Своеобразие принципа относимости доказательств в конституционном судебном процессе проявляется в двух аспектах. Во-первых, в судебных процессах, имеющих правоприменительную природу, взаимосвязь между фактом и доказательством выступает своего рода "константой", не способной менять своих характеристик со временем. Это обусловлено тем, что для судебного правоприменения требуется устанавливать юридические факты, т.е. конкретные жизненные обстоятельства, с которыми право связывает возникновение, изменение и прекращение правоотношений. Поэтому доказательственная деятельность, осуществляемая в рамках традиционной модели правосудия, направлена на ретроспективу и реконструирование событий, которые имели "место, как правило, в прошлом, до возникновения дела в суде"[44].

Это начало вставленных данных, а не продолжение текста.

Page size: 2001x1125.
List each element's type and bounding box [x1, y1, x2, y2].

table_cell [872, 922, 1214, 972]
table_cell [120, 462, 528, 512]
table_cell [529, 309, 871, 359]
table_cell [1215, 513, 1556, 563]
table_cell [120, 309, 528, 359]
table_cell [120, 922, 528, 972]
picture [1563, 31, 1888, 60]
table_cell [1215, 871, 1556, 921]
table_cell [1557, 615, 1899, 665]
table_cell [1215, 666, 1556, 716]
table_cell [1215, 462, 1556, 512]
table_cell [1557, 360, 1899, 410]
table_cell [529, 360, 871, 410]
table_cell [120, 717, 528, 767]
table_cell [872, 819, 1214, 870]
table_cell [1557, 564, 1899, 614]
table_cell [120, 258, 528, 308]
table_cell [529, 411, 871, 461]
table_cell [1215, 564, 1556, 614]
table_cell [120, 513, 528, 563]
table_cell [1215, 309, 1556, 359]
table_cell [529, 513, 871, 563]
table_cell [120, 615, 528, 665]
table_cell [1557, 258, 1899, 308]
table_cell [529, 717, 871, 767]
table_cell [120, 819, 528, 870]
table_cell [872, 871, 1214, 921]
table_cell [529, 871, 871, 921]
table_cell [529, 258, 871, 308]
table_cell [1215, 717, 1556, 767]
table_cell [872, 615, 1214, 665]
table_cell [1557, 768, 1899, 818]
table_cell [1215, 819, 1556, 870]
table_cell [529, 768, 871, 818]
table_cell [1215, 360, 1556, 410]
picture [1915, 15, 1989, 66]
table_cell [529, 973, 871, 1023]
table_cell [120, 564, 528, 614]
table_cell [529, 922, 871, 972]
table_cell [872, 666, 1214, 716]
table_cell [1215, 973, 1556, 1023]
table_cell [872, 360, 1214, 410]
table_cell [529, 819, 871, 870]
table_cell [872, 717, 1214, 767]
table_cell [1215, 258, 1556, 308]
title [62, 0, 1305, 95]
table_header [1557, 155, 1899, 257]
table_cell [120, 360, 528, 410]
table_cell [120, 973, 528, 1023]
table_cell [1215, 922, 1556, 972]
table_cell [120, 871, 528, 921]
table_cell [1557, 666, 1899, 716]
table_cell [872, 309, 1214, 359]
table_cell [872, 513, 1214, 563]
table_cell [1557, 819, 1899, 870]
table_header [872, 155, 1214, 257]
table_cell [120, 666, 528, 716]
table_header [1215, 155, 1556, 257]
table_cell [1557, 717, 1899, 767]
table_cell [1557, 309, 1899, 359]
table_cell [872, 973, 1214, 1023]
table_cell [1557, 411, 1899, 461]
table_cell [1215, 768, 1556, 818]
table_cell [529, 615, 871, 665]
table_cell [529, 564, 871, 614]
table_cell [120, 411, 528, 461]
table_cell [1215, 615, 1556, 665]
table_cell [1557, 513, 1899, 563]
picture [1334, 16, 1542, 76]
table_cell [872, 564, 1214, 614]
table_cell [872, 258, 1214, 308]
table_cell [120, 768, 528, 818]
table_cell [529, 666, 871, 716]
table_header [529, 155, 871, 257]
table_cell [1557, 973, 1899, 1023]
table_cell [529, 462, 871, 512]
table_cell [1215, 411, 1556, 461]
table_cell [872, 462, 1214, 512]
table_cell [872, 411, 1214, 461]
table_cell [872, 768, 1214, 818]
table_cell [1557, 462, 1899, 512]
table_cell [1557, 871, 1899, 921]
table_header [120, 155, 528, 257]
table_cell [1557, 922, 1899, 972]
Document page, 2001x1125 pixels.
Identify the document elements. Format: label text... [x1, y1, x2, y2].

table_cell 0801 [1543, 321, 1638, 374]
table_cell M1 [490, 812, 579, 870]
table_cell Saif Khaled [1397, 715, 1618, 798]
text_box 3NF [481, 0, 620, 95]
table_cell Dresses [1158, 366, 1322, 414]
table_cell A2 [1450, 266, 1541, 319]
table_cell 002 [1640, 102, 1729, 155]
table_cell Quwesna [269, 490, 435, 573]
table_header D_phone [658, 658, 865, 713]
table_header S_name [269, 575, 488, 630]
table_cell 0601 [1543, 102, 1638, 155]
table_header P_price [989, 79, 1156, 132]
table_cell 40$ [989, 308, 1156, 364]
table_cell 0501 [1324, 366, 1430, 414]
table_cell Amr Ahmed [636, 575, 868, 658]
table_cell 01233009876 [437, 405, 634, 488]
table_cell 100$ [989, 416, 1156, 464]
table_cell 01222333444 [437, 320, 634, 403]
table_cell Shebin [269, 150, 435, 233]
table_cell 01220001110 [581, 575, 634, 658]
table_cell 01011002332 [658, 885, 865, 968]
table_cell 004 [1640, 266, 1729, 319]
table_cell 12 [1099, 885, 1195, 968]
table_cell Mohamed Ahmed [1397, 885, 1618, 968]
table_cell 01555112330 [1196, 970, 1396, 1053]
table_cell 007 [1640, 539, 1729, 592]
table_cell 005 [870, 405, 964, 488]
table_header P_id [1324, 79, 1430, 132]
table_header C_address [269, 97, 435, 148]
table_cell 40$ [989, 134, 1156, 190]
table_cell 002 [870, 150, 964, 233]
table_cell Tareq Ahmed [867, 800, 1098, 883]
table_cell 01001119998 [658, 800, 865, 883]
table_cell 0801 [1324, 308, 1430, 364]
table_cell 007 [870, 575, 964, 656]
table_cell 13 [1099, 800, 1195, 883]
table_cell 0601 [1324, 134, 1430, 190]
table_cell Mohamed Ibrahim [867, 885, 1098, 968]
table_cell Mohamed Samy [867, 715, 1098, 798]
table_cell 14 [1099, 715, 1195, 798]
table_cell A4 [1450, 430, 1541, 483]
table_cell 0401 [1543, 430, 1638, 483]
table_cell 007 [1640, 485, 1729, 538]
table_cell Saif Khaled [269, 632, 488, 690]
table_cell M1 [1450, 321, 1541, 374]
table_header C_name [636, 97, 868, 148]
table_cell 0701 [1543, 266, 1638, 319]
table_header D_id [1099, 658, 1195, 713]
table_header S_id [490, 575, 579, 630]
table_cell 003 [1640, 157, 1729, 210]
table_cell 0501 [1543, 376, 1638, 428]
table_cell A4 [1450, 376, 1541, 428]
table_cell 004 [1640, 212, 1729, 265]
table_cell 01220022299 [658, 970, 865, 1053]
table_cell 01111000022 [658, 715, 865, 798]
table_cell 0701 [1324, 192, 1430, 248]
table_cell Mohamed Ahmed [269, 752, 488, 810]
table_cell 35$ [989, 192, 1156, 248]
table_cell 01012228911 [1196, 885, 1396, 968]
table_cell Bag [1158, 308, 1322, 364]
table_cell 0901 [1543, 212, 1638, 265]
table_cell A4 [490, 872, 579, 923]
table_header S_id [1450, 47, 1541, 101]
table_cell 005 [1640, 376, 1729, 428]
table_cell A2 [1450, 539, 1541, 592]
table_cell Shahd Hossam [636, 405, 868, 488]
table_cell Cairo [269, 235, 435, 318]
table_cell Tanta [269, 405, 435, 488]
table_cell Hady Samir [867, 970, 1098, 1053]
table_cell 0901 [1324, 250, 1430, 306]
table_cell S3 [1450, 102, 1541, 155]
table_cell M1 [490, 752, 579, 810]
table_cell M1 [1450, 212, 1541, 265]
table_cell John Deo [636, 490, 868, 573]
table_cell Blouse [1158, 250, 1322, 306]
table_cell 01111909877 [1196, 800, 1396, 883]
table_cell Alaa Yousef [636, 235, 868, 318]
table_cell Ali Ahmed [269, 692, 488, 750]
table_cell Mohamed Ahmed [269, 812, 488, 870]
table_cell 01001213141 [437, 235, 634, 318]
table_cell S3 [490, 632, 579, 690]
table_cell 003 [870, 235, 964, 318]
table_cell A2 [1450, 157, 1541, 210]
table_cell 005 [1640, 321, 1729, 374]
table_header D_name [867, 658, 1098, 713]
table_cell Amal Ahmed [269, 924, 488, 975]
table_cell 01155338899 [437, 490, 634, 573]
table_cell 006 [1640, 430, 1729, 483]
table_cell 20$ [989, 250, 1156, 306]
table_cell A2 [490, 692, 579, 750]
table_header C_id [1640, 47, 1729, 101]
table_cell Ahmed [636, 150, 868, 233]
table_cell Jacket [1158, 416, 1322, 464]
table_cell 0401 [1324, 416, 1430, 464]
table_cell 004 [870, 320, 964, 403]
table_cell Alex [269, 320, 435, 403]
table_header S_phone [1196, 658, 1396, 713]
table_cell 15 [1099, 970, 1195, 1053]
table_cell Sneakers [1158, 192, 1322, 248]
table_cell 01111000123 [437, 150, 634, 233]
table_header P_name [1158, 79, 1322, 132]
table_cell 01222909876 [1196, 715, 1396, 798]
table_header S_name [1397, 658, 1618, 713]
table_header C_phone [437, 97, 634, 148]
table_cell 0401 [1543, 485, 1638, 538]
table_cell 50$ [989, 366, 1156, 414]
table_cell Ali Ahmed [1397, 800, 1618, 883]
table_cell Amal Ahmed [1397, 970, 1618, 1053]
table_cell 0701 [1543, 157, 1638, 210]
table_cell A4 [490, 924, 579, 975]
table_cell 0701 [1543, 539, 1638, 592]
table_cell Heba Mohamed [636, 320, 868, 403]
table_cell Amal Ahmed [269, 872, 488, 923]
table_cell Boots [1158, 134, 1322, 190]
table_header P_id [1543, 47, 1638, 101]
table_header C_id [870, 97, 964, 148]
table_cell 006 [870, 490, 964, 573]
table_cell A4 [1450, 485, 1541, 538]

Вместе с тем для надлежащего осуществления конституционно-контрольной деятельности требуется не только восстанавливать факты, уходящие корнями в прошлое, но также констатировать положение вещей, которое существует на текущий момент, и прогнозировать события, которые могут наступить в будущем. Такое разнообразие предметной области конституционно-судебного доказывания можно связать с тем, что конституционно-правовой оценке подвергаются результаты правотворческой деятельности. К примеру, если нормативные акты были направлены на устранение минувших угроз и рисков, которые носили экстраординарный характер[45], то доказательственная деятельность органов конституционной юстиции будет носить ретроспективную природу.

Кроме того, необходимость восстановления картины прошлого может возникнуть в случаях, когда соответствующие критерии конституционности требуют установления фактов в том виде, в каком они существовали на момент принятия оспариваемых нормативных положений. Например, в американской конституционно-судебной практике сформулировано правило, в соответствии с которым при проверке конституционности нормативных актов, вводящих дифференцированное правовое регулирование по признаку пола, правотворческий орган обязан приводить "подлинное, не гипотетическое или придуманное задним числом в ответ на судебное разбирательство"[46], обоснование. Что касается необходимости определения текущего положения вещей, то весьма показательной является позиция судьи Конституционного Суда Российской Федерации К.В. Арановского, по мнению которого "защитные меры могут и должны, вероятно, меняться, например, с отпадением или ослаблением угроз, как и с их переоценкой, если со временем станет ясно, что риски преувеличены, а введенные правоограничения не имеют убедительного эффекта"[47].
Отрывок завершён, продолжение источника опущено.